Le deuil est un processus émotionnel et psychologique traversé après la perte d’un être cher. Tout le monde y sera confronté un jour. Le processus comprend généralement plusieurs étapes, notamment le choc, le déni, la colère, la tristesse, la négociation, l’acceptation et la reconstruction. Ces phases peuvent se chevaucher ou être traversées plusieurs fois avant de sortir du tunnel. Mais plus concrètement, que se passe-t-il dans notre cerveau endeuillé ?
Une menace à la survie
Fatigue, insomnie, appétit diminué ou augmenté, tristesse, confusion, colère, anxiété ou encore dépression… chaque personne réagit différemment au deuil. Le soutien social, la thérapie et la pratique de soins personnels peuvent aider à surmonter ce type d’épreuve et à progresser vers la guérison. Cependant, le processus de deuil prend souvent beaucoup de temps, temps pour notre cerveau de se reconstruire.
Il reste encore beaucoup à apprendre sur le deuil. Et pour cause, il est en effet difficile de demander à une personne concernée de se rendre dans un centre d’imagerie sur plusieurs mois dans le but d’analyser les changements en cours dans le fonctionnement du cerveau. Malgré tout, certains aspects sont relativement bien compris.
La Dre Lisa M. Shulman, neurologue à la faculté de médecine de l’Université du Maryland, explique en effet que notre cerveau perçoit la perte traumatique comme une menace. D’un point de vue évolutif, notre cerveau s’est selon elle développé pour préserver notre survie. Ainsi, tout ce qui est perçu comme une potentielle atteinte à cette survie déclenche une réponse qui a des répercussions sur de nombreuses régions du corps. « Nous sommes habitués à considérer les traumatismes physiques comme une menace, mais les traumatismes émotionnels graves ont des effets similaires« , note la spécialiste à Livescience.
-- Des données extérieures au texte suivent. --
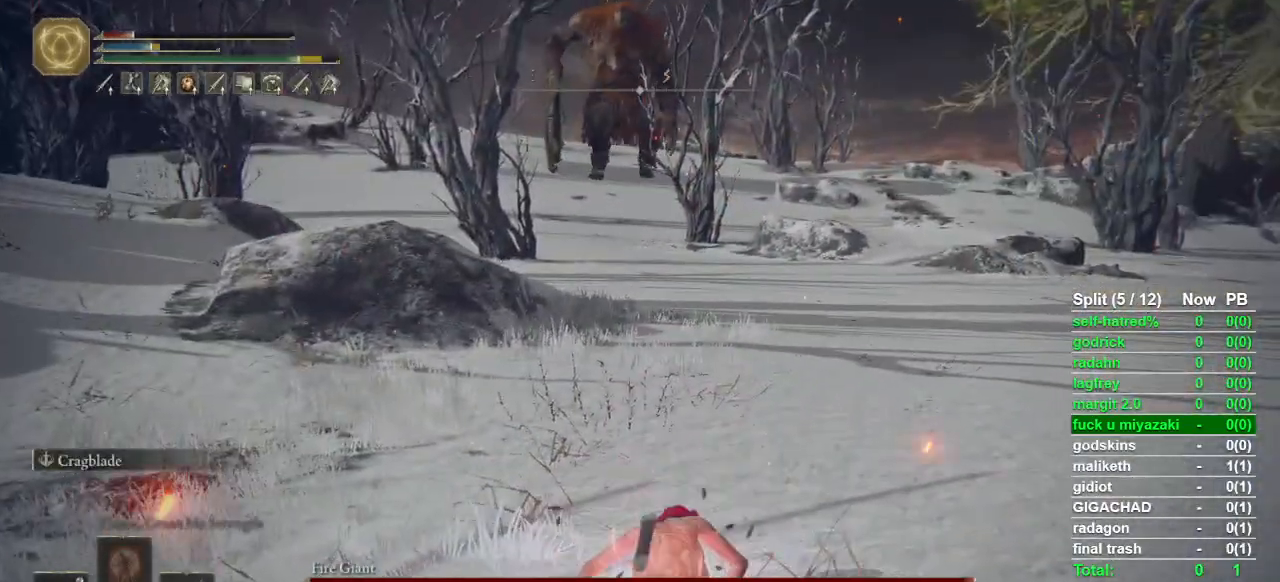
{"dt_ms": 500, "buttons": ["CIRCLE"], "left_stick": "up", "right_stick": "center", "events": []}
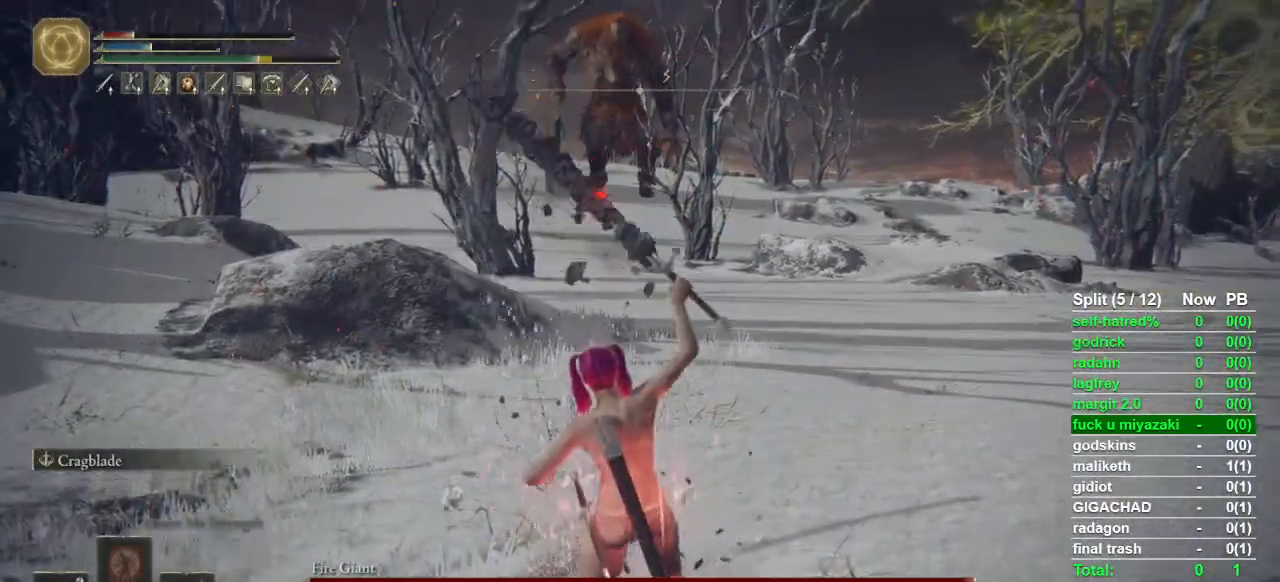
{"dt_ms": 500, "buttons": ["CIRCLE"], "left_stick": "up", "right_stick": "center", "events": [[233, "SQUARE", "down"], [433, "SQUARE", "up"]]}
Concrètement, notre cerveau ne fait pas de distinction entre différentes menaces perçues. Qu’il s’agisse d’un deuil, d’une perte d’emploi, d’un divorce ou d’une autre situation similaire, il enclenche une réaction par défaut. « L’amygdale, profondément à l’intérieur de la partie primitive du cerveau, est toujours à l’affût des menaces« , explique la chercheuse. « Lorsqu’il est déclenché, il déclenche une cascade d’événements qui mettent tout le corps en état d’alerte : le cœur s’accélère, le rythme respiratoire augmente et la circulation sanguine est augmentée vers les muscles pour se préparer à se battre ou à fuir. »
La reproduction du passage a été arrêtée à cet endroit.